■ **Exercise brief**: Return the entries exactly. Images are not part of the copy.
----------
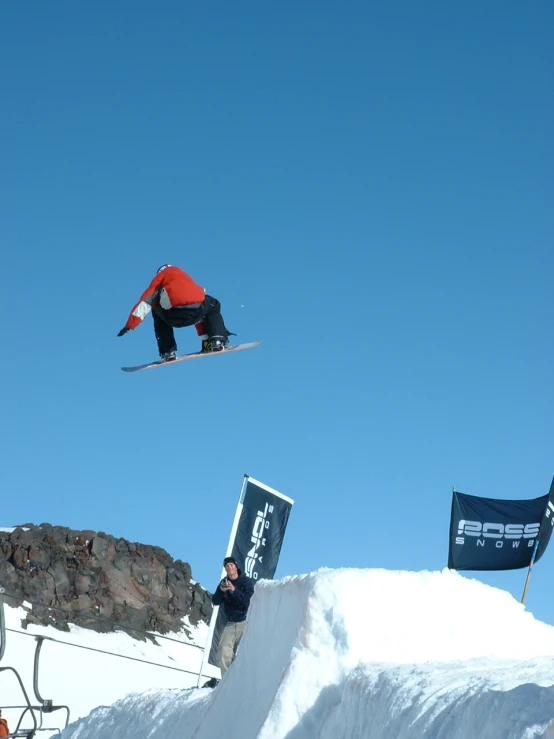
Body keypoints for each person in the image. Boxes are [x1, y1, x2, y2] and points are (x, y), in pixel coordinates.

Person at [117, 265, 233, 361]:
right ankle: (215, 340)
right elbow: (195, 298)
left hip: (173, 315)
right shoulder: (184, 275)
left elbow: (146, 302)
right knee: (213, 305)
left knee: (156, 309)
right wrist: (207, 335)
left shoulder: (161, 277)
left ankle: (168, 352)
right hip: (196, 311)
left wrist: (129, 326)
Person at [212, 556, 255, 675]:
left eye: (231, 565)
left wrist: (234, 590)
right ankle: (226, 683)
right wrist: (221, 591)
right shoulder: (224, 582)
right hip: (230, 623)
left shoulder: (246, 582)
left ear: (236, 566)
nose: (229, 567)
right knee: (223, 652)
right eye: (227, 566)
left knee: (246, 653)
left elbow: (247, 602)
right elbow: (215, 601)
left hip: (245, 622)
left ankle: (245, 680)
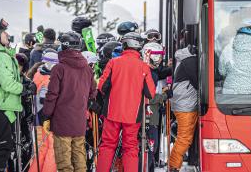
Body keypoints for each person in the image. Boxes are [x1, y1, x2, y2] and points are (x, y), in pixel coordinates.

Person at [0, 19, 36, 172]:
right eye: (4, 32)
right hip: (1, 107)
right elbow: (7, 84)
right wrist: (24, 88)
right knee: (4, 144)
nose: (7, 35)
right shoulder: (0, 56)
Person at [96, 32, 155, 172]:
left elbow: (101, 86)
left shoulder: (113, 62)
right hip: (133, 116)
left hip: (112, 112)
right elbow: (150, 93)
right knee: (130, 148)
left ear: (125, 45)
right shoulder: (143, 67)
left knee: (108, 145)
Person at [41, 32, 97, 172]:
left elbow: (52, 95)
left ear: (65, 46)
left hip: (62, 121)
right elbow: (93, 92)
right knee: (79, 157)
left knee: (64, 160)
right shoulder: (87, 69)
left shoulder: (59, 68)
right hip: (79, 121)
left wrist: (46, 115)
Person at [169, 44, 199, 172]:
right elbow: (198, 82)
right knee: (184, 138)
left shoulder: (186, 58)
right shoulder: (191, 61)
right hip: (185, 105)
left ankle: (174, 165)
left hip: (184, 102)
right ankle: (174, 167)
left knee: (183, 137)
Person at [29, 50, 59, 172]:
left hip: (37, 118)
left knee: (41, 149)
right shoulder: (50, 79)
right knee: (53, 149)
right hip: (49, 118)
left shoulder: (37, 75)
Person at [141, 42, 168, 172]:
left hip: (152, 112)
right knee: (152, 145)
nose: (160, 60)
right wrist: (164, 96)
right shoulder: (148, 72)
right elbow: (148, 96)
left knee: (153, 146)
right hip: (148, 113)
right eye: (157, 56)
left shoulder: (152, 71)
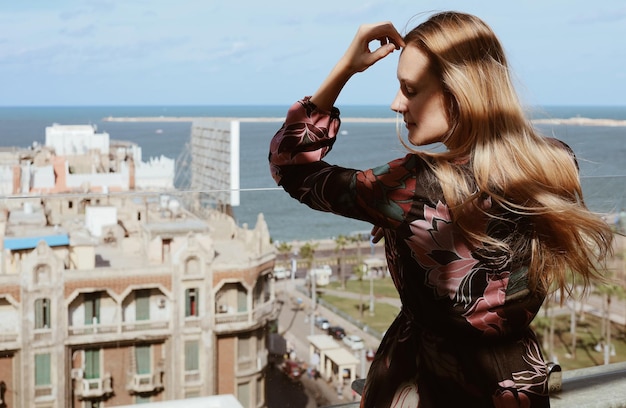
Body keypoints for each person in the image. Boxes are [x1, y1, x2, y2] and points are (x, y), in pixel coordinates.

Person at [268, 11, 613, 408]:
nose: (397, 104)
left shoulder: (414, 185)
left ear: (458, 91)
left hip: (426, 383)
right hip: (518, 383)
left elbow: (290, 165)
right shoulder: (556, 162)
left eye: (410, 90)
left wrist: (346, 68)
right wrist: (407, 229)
----------
■ **Exercise answer**:
Body keypoints for each person in the image. Boxes are [x1, y1, x2, y2] and points are (x, y), in pixel coordinates.

Person at [117, 265, 233, 361]:
right ankle: (215, 340)
right elbow: (195, 298)
left hip: (173, 315)
right shoulder: (184, 275)
left elbow: (146, 302)
right knee: (213, 305)
left knee: (156, 309)
right wrist: (207, 335)
left shoulder: (161, 277)
left ankle: (168, 352)
right hip: (196, 311)
left wrist: (129, 326)
Person at [212, 556, 255, 675]:
left eye: (231, 565)
left wrist: (234, 590)
right ankle: (226, 683)
right wrist: (221, 591)
right shoulder: (224, 582)
right hip: (230, 623)
left shoulder: (246, 582)
left ear: (236, 566)
nose: (229, 567)
right knee: (223, 652)
right eye: (227, 566)
left knee: (246, 653)
left elbow: (247, 602)
right elbow: (215, 601)
left hip: (245, 622)
left ankle: (245, 680)
Body keypoints for each person in the image. Boxes are [x1, y1, x2, y2] and points are (x, y), in pixel coordinates.

Person at [0, 19, 36, 172]:
right eye: (4, 32)
right hip: (1, 107)
right elbow: (7, 84)
right wrist: (24, 88)
right knee: (4, 144)
nose: (7, 35)
right shoulder: (0, 56)
Person at [96, 32, 155, 172]:
left elbow: (101, 86)
left shoulder: (113, 62)
right hip: (133, 116)
left hip: (112, 112)
right elbow: (150, 93)
right knee: (130, 148)
left ear: (125, 45)
right shoulder: (143, 67)
left knee: (108, 145)
Person at [41, 32, 97, 172]:
left elbow: (52, 95)
left ear: (65, 46)
left hip: (62, 121)
right elbow: (93, 92)
right knee: (79, 157)
left knee: (64, 160)
right shoulder: (87, 69)
left shoulder: (59, 68)
right hip: (79, 121)
left wrist: (46, 115)
Person at [169, 44, 199, 172]:
right elbow: (198, 82)
right knee: (184, 138)
left shoulder: (186, 58)
right shoulder: (191, 61)
right hip: (185, 105)
left ankle: (174, 165)
left hip: (184, 102)
right ankle: (174, 167)
left knee: (183, 137)
Person at [29, 50, 59, 172]:
left hip: (37, 118)
left knee: (41, 149)
right shoulder: (50, 79)
right knee: (53, 149)
right hip: (49, 118)
left shoulder: (37, 75)
Person at [141, 42, 168, 172]:
left hip: (152, 112)
right knee: (152, 145)
nose: (160, 60)
right wrist: (164, 96)
right shoulder: (148, 72)
right elbow: (148, 96)
left knee: (153, 146)
right hip: (148, 113)
right eye: (157, 56)
left shoulder: (152, 71)
Body keypoints for each person in the image. Boxes are [x1, y1, x2, y2] and points are (x, y), in pixel coordinates.

Person at [268, 11, 613, 408]:
nose: (397, 104)
left shoulder: (414, 185)
left ear: (458, 91)
left hip: (426, 383)
right hip: (518, 383)
left elbow: (290, 165)
right shoulder: (556, 162)
left eye: (410, 90)
left wrist: (346, 68)
right wrist: (407, 229)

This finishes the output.